Concerning the charge of securities fraud, the court instructed the jury to “answer the same basic question. Has the State proved the required legal elements beyond a reasonable doubt or not?”
[¶ 12] Philbrook contends that the instruction “[i]f you find that the offense has not been committed, you will return a verdict of not guilty” improperly shifted the burden of proof by requiring the jury to find that he was not guilty beyond a reasonable doubt before acquitting him. If he is correct that such burden-shifting occurred, the error deprived him of due process. State v. McNally, 2007 ME 66, ¶ 10, 922 A.2d 479. Although Philbrook did not object to the instructions, meaning that we review them for obvious error, M.R.Crim. P. 52(b); State v. Burns, 2011 ME 92, ¶ 6, 26 A.3d 817, “[a] jury instruction placing any burden on a defendant to prove his innocence would be clearly erroneous.” State v. Perry, 486 A.2d 154, 156 (Me.1985). We review jury instructions “as a whole to ensure that they informed the jury correctly and fairly in all necessary respects of the governing law.” Patton, 2012 ME 101, ¶ 34, 50 A.3d 544 (quotation marks omitted).
[¶ 13] Philbrook relies on our decision in McNally, where we held that an instruction that asked the jury to determine “whether you find beyond a reasonable doubt that [the crime charged] has occurred ․ or not” deprived the defendant of the presumption of innocence when “[c]onsidered together” with a verdict form that could be read to ask the jury which option, guilty or not guilty, had been proved beyond a reasonable doubt. 2007 ME 66, ¶¶ 4, 10, 922 A.2d 479. We explained that “if used, a [verdict] form is best limited to direct questions that simply ask the jury to report whether they find the defendant guilty or not guilty as to each charge.” Id. ¶ 9; see Alexander, Maine Jury Instruction Manual § 5–4A at 5–9 (2013 ed.).

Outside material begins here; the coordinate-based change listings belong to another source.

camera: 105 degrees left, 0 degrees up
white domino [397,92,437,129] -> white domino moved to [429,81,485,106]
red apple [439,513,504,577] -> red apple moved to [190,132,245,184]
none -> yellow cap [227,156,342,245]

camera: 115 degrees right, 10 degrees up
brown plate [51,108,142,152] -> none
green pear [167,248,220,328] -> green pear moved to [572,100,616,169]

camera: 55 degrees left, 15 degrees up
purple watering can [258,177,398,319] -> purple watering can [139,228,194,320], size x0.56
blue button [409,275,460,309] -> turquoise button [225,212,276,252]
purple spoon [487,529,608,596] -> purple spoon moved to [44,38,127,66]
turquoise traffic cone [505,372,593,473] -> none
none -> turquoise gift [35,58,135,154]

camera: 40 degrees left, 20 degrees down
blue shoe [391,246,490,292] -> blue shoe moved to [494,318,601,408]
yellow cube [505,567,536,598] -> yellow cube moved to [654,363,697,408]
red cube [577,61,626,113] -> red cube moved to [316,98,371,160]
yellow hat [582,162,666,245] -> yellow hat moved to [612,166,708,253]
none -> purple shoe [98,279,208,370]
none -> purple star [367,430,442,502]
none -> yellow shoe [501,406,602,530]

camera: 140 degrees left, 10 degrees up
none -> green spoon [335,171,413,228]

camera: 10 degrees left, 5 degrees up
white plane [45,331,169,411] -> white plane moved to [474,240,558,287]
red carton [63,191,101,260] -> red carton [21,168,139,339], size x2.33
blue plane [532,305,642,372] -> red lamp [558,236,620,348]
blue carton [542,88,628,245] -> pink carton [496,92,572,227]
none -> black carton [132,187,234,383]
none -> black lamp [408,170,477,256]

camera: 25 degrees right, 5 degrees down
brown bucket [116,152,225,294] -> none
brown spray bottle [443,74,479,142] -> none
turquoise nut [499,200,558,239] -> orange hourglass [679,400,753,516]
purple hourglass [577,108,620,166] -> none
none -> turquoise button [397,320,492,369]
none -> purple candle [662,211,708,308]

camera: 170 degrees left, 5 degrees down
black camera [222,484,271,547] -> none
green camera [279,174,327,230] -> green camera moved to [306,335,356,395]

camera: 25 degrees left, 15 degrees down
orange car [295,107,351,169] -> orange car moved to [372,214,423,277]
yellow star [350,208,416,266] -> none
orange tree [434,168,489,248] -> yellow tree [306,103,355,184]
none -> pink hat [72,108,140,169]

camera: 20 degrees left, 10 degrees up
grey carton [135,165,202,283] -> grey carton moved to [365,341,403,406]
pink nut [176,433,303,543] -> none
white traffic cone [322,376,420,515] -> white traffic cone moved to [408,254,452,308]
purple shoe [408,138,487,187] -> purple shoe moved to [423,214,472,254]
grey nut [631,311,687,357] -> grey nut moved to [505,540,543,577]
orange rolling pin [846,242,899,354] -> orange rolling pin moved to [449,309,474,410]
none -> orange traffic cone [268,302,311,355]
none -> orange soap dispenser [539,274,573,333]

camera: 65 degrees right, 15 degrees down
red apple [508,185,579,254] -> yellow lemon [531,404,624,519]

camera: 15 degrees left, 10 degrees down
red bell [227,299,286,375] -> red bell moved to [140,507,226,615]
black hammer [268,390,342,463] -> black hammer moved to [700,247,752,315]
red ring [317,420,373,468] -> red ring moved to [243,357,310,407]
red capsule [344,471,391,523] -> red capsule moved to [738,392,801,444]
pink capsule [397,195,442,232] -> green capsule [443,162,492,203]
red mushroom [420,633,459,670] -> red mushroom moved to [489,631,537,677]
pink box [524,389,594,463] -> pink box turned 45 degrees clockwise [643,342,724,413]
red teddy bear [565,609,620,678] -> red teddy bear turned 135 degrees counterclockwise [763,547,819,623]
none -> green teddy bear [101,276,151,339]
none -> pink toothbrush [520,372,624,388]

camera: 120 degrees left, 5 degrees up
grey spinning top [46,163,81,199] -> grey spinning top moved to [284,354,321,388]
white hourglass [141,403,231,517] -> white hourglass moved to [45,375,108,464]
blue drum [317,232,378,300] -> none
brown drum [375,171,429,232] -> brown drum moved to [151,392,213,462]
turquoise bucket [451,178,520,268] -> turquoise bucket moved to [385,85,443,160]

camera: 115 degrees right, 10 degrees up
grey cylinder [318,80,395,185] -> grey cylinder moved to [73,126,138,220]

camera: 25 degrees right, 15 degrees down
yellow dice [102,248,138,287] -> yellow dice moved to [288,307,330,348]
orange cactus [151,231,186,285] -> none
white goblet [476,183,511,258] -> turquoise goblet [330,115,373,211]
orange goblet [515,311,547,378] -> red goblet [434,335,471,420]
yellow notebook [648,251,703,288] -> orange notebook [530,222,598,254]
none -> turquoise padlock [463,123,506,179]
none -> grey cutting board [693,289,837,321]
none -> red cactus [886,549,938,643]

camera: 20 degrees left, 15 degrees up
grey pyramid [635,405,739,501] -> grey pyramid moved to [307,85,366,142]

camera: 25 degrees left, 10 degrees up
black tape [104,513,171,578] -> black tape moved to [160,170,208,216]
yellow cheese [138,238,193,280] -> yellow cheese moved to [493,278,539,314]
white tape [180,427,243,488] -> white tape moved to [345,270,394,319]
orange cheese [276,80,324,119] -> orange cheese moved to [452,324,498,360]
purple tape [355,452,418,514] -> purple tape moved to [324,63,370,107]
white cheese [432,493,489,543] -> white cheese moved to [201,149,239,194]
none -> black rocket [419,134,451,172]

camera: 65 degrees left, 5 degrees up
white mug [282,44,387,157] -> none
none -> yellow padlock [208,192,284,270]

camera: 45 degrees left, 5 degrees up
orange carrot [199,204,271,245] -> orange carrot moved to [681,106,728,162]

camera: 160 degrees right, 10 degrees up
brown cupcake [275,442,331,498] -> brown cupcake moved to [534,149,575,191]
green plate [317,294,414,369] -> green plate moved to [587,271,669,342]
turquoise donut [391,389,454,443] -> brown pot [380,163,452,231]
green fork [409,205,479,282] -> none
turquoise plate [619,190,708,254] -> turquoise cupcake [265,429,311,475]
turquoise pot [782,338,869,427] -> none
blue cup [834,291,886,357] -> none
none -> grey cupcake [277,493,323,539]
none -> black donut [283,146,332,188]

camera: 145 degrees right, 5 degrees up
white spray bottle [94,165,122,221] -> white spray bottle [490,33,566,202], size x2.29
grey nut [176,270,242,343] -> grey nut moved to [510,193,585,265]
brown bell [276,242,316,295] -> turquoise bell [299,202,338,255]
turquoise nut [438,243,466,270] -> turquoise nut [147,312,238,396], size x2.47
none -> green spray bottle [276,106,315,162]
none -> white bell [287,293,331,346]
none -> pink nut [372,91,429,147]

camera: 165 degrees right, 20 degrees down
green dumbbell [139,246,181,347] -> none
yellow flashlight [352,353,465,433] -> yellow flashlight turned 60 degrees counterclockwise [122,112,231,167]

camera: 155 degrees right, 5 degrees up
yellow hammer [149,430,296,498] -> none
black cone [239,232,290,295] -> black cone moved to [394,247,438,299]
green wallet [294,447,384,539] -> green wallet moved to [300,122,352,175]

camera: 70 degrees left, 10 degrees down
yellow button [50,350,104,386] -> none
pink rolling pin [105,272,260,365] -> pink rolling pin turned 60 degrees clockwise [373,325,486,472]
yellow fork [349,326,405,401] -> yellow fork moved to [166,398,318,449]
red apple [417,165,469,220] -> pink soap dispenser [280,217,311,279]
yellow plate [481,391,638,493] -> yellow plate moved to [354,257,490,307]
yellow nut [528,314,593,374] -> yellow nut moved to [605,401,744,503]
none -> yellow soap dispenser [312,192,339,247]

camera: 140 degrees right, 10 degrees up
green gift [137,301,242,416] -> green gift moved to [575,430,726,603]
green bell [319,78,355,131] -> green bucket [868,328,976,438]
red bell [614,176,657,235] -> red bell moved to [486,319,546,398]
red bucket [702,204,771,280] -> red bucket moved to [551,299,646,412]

[¶ 14] Philbrook's reliance on McNally is misplaced. Unlike the verdict form found to have violated the defendant's due process rights in that case, the verdict form used by the trial court here did not recite the burden of proof; instead, it complied with our guidance in McNally by simply asking the jury to report its verdict. Absent a verdict form that might buttress imprecision in the court's verbal instructions, there is no obvious error in the instructions the court gave, because as a whole they correctly stated the law—the jury was to determine whether the elements of the crime were proved beyond a reasonable doubt, and if so, return a verdict of guilty, and if not, return a verdict of not guilty. Furthermore, the court correctly stated the State's burden of proof and Philbrook's presumption of innocence several times during jury selection, at the beginning of the trial, in its final instructions, and in its written instructions sent into the jury room in response to a note.
[¶ 15] We note, however, that asking the jury to decide whether an offense “has been committed,” although it did not shift the burden of proof to Philbrook in this case, is not a precise description of the jury's role. A jury in a criminal case has one central task: to determine whether, applying the law as given to it by the court, the State has proved each element of the charge beyond a reasonable doubt. Explaining the jury's charge in any other terms, for example asking the jury whether it finds that the offense has been proved beyond a reasonable doubt “or not,” or whether the jury “find[s] that the offense has been committed,” risks introducing confusion that may violate the defendant's due process rights in the way found fatal to the judgment in McNally.
[¶ 16] Because no due process violation occurred in this case, we affirm the judgment. Nevertheless, the best practice is for the trial court to inform the jury in its instructions that it may return a verdict of guilty only if it finds that the State has proved each element of the offense beyond a reasonable doubt, and that if the State has failed to prove any of the elements of the offense beyond a reasonable doubt, it must return a verdict of not guilty. See Alexander, Maine Jury Instruction Manual § 6–7 at 6–12 & comment (2013 ed.).